▶ [Ausgangstext]:
■ ■ ■ ■

"Dazwischen das Meer"

Flucht und Flüchtende in der Literatur

Von Claudia Kramatschek · 13.07.2015
Aufgrund der politischen Krisenherde rund um die Mittelmeerregion verlassen auch Autoren und Autorinnen vermehrt ihre Heimat. So fanden etwa der syrische Blogger Aboud Saeed und die tunesische Lyrikerin Najet Adouani in Deutschland eine neue Bleibe - mal mit privater Hilfe, mal mit Hilfe des PEN.
1935 muss der Philologe Erich Auerbach, der Sohn jüdischer Eltern, Deutschland verlassen. 1946 veröffentlicht er in der Türkei sein grundlegendes Werk "Mimesis" über die abendländische Literatur. Erich Auerbach eröffnet es mit einem Kapitel über Odysseus. Das Kapitel lautet: "Die Narbe des Odysseus". Der Emigrant Auerbach erhebt Odysseus somit zur Leitfigur einer Literatur, die davon erzählt, was es heißt, beheimatet zu sein in einer Welt der grundlegenden Heimatlosigkeit.
Am 19. April 2015 sterben rund 700 Menschen bei dem Versuch, das Mittelmeer von Libyen kommend Richtung Europa zu überqueren. Mindestens 1700 Menschen ertranken nach Schätzung von Hilfsorganisationen allein in den ersten Monaten des Jahres 2015 im Mittelmeer – hundertmal so viele wie 2014 im selben Zeitraum. Die Zahlen sind erdrückend. Die Einzelschicksale, für die sie stehen, bekommen wir nur selten zu hören. Wie aber erzählt die Literatur von der Flucht?
Gedicht / Reise
Mein Reisepass ist ein grüner Revolver,
eine Glocke am Körper,
ich zieh in ein Land aus der Asche von Mythen.
Die Mutter verlangt
die verlorenen Jahre
von mir zurück.
Der Vater verlangt
die Puppen zurück,
die ich zum Fest bekam.
Wem soll ich verkaufen mein Leben
in diesem Himmel aus Abend-Jasmin?
Ach Möwe, versengt von der sinkenden Sonne,
in den Gelenken nistet die Kälte,
Kamele zwingt der Sturm in die Knie
Zwischen einer Mirage und der nächsten.
Ach, kleine Heimat.
Salafisten setzten die Schriftstellerin Najet Adouani auf die "schwarze Liste"

■ ■ ■ ■

▶ [Angezeigte Daten]:

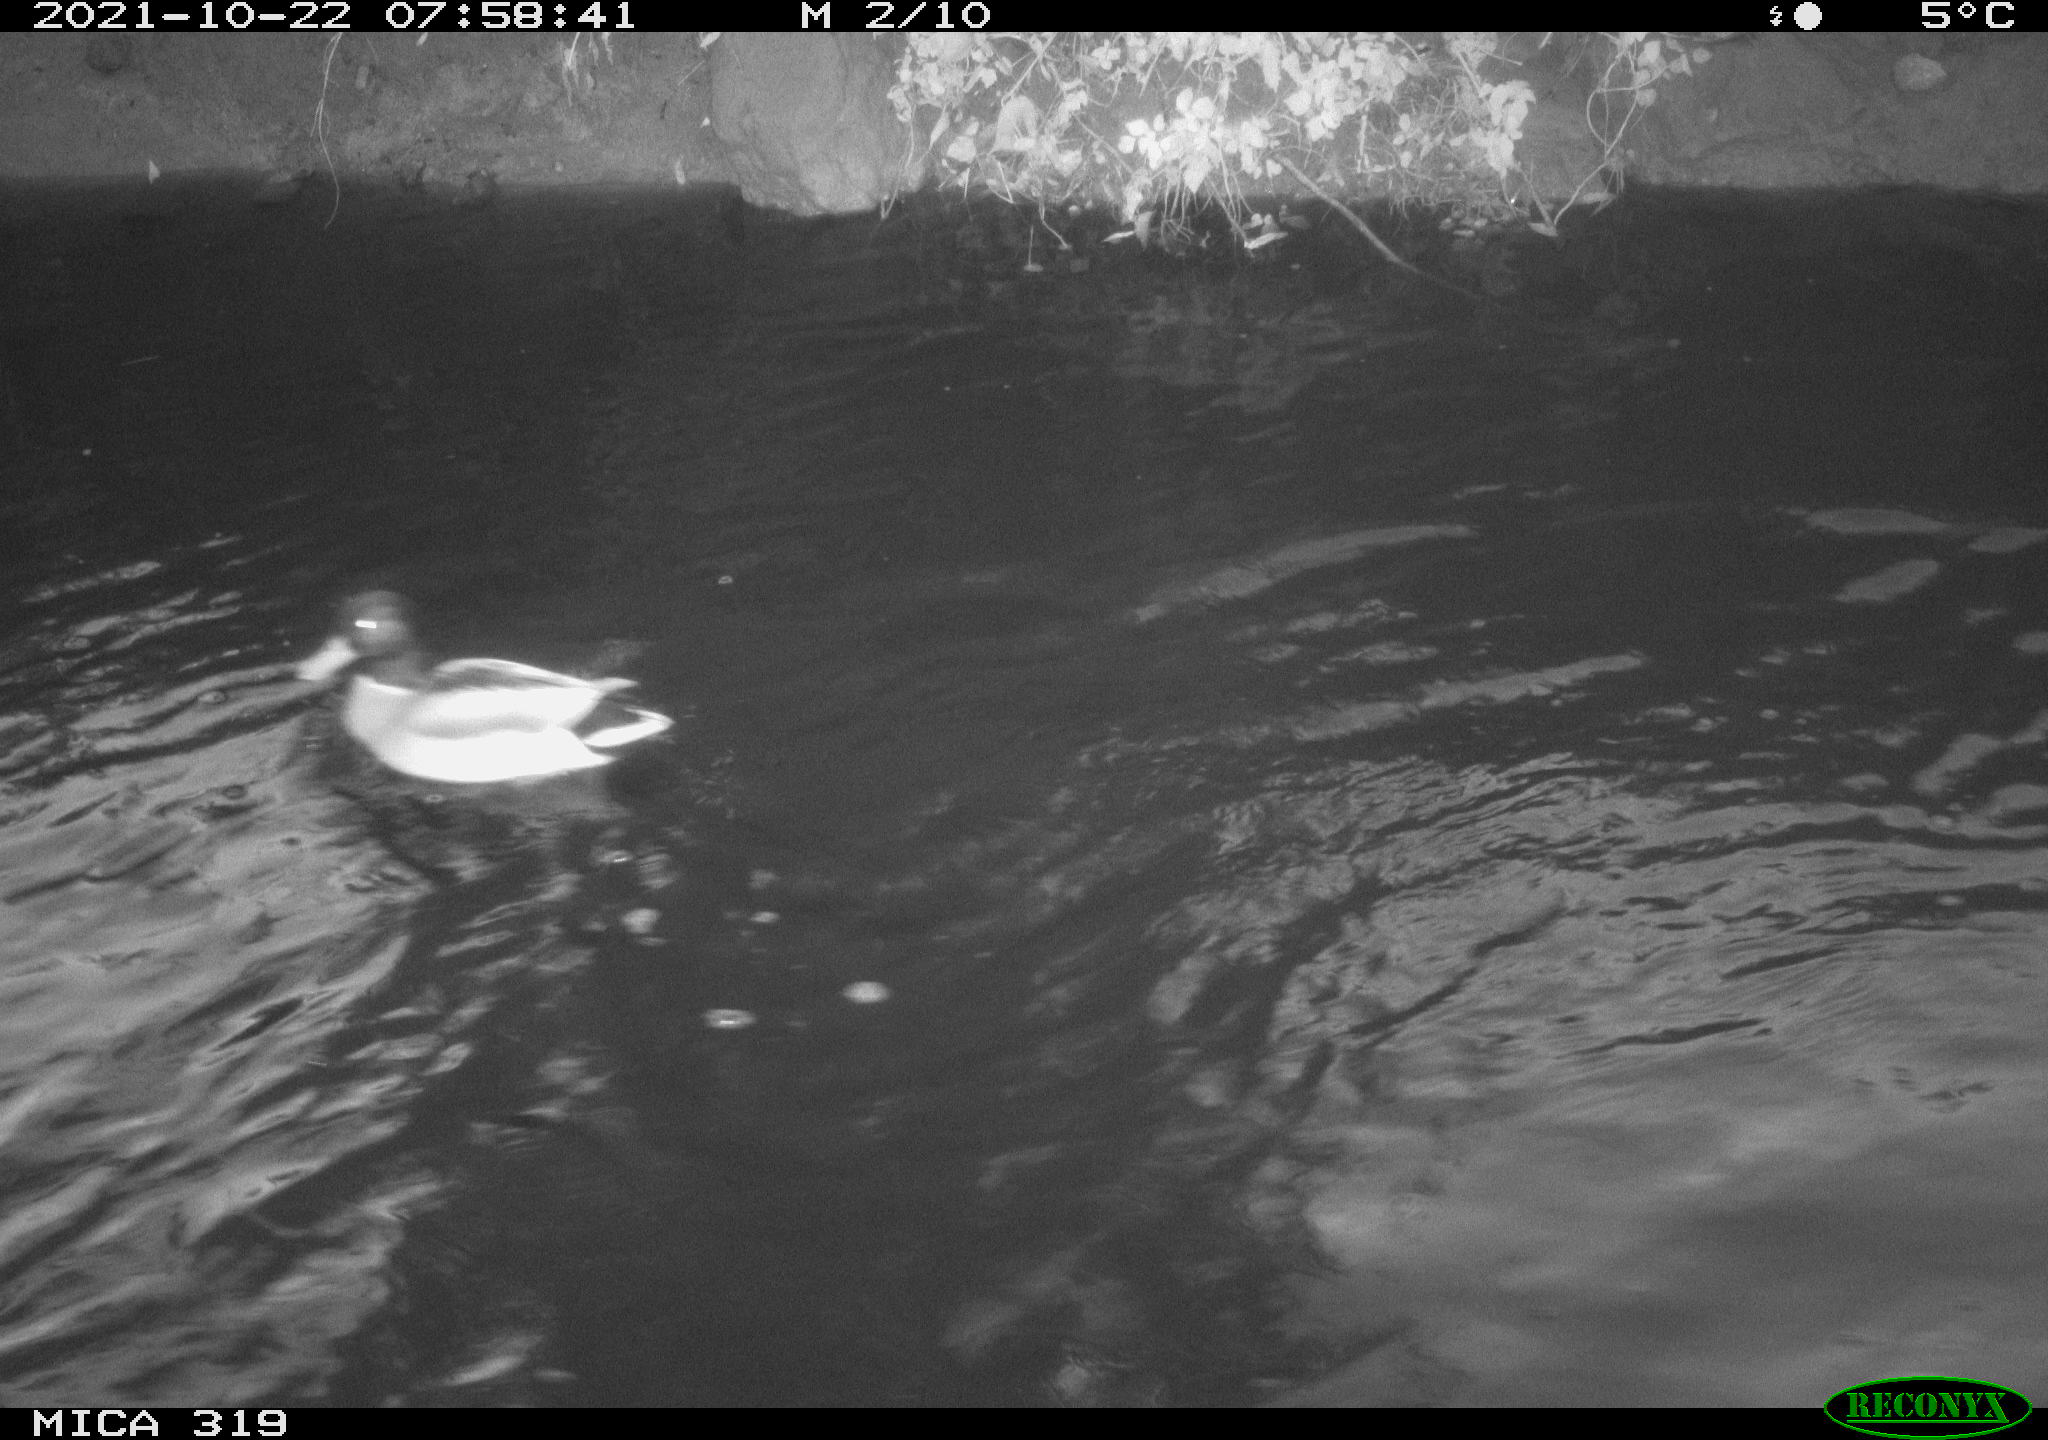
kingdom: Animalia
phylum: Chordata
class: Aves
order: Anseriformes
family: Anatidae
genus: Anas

■ ■ ■ ■

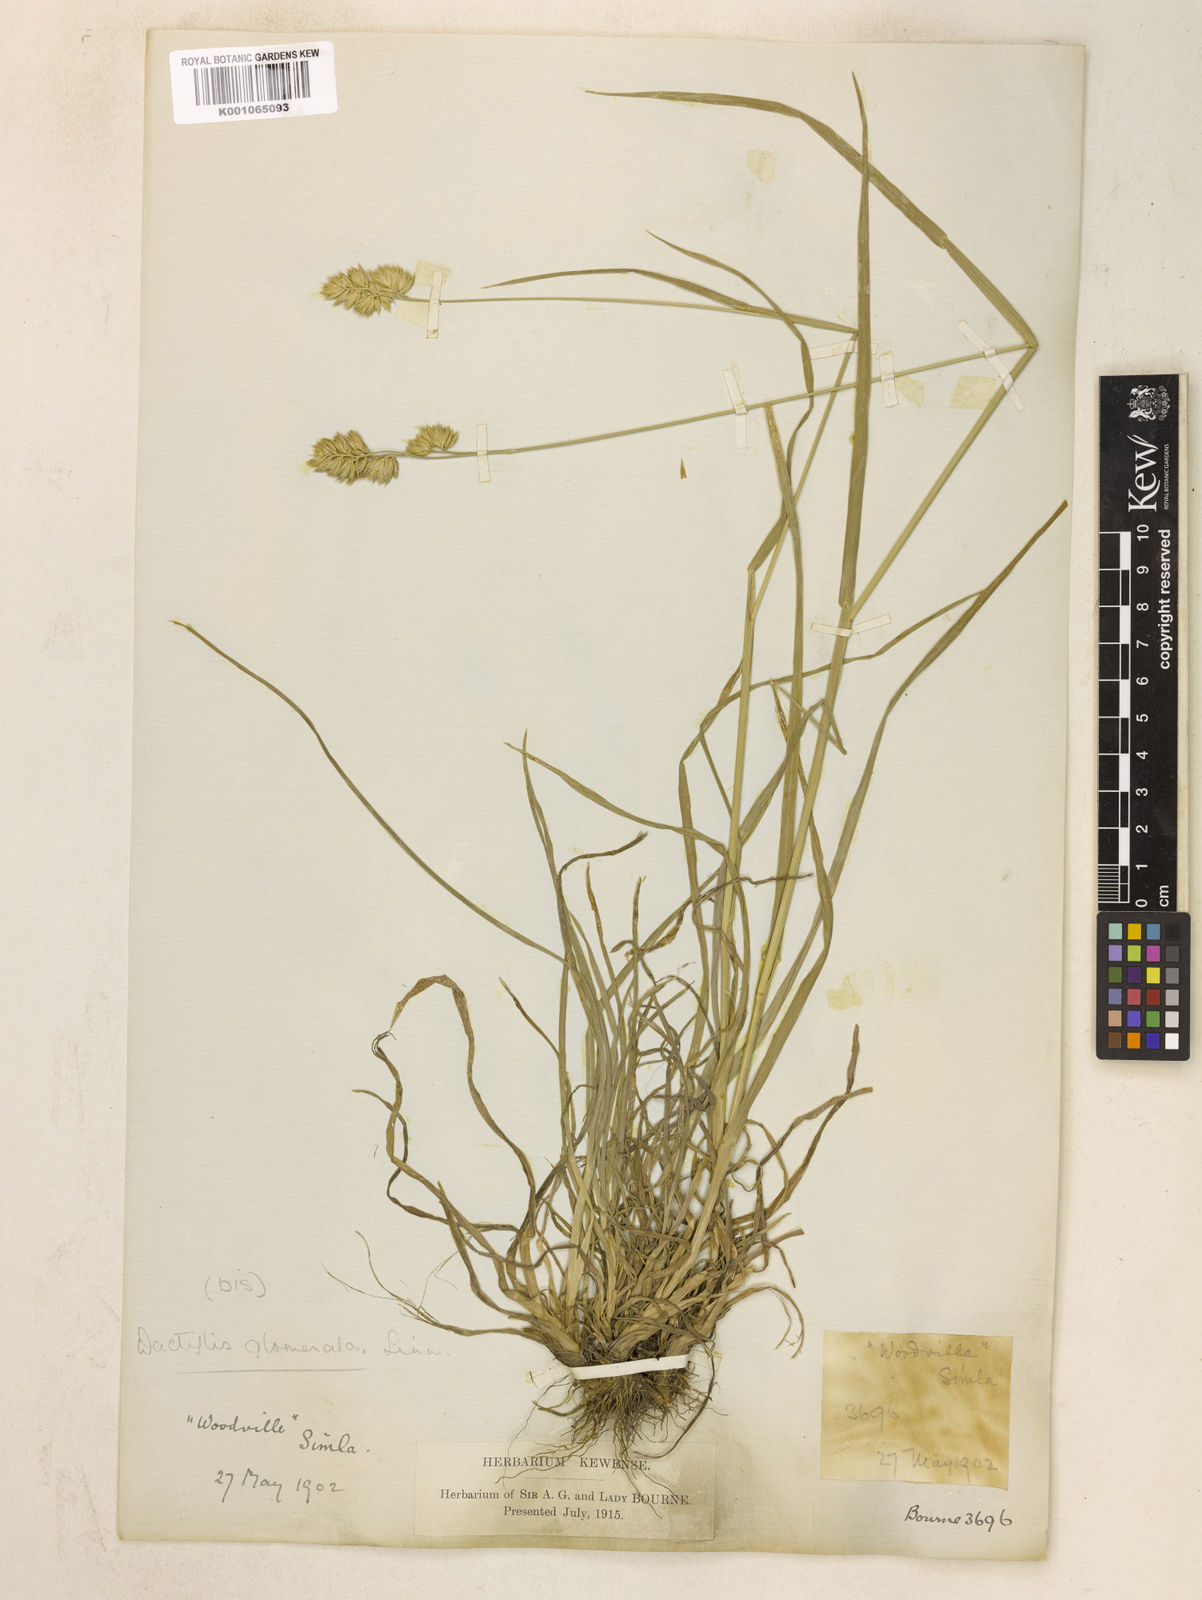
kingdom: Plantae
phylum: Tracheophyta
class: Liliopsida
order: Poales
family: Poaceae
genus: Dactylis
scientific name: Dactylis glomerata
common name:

■ ■ ■ ■

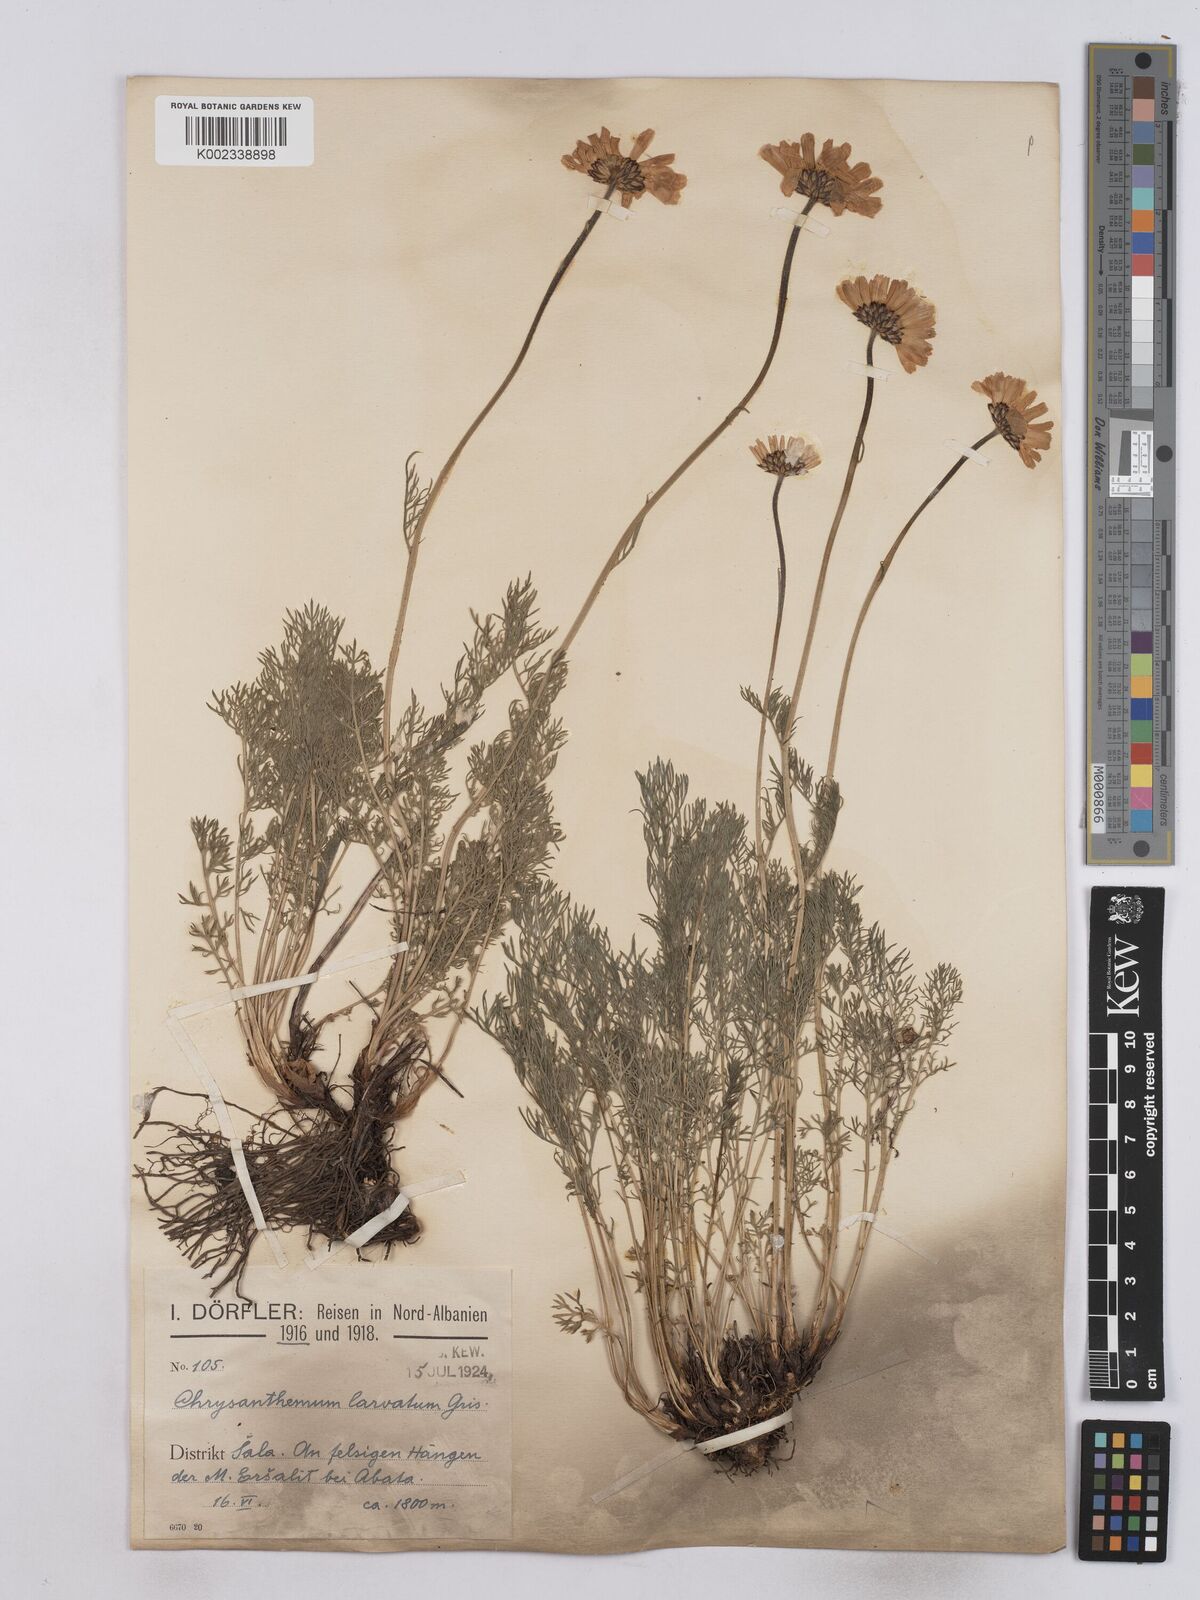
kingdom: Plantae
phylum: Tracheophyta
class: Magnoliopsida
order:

■ ■ ■ ■

▶ [Zu erledigen]:
**a.** Beantworte zum Text über Flucht in der Literatur diese Fragen:
(i) In welchem Jahr musste Erich Auerbach Deutschland verlassen?
(ii) Wie viele Menschen starben am 19. April 2015 beim Versuch, das Mittelmeer zu überqueren?
(iii) Womit wird im Gedicht „Reise“ der Reisepass gleichgesetzt?
**b.** Führe den Text über Flucht in der Literatur nach seinem letzten Satz weiter.

▶ [Antworten pro Aufgabe]:
**a.**
(i) 1935
(ii) Rund 700
(iii) Mit einem grünen Revolver

**b.**
Die kleine Heimat: das ist Tunesien, das Geburtsland der Arabischen Revolution. Doch für Najet Adouani, die 1956 im Süden Tunesiens zur Welt gekommen ist, brachte der Arabische Frühling nicht mehr, sondern weniger Freiheiten. 2012 muss die Dichterin, Schriftstellerin und Journalistin fliehen: Die Salafisten, die in Tunesien immer mehr den öffentlichen Diskurs prägen, haben sie wegen ihrer kritischen Texte und Gedichte, in denen sie für Meinungsfreiheit und die Rechte der Frauen eintritt, auf die "schwarze Liste" gesetzt. Hastig – und heimlich bricht sie auf.
Najet Adouani: "Ich packte eine kleine Tasche. Saß wie gelähmt auf dem Bett, wenige Stunden vor meinem Abflug. Ich habe mich weder von meiner Mutter noch von meinen Söhnen verabschiedet. Sie dachten, ich fahre in Urlaub. In meinem Kopf war nur Leere. Kälte. Meine Augen waren wie blind."
Gedicht / Lied
Sooft ich davonflieg, weit fort,
weil sich ein Unheil anbahnt
zwischen mir und meinem Land,
zwinkert ein Stern
seiner Erwählten am Himmel zu.
Gemeinsam sind zu mir sie aufgestiegen
Und haben meine Verse rezitiert:
Hier wurde ich geboren,
von hier aus habe ich mich aufgemacht
mit den Augen eines Falken,
mit den Flügeln einer Taube,
mit einer Kehle aus Messing.
Die drei erwachsenen Söhne bleiben in Tunesien zurück. Sie müssen alle persönlichen Spuren ihrer Mutter – Briefe, Fotografien, Kleider – vernichten.2012 findet Najet Adouani eine erste Bleibe in Weimar. Die Stadt ist Teil des weltweiten Netzwerkes 'Städte der Zuflucht', das all jenen Hilfe gewährt, die als Schriftsteller, Künstler und Journalisten in ihrer Heimat politisch verfolgt werden. 2013 wird Berlin Najet Adouanis neue Heimat. Auf die Flucht folgt das Leben im Exil.
Najet Adouani:"Manchmal hat man keine Wahl. Das Exil ist besser als das Gefängnis. Ich bin nicht im Gefängnis, sondern lebe in einer wunderbaren Stadt, die ich sehr liebe. Ich finde allmählich Freunde. Und es gibt den PEN."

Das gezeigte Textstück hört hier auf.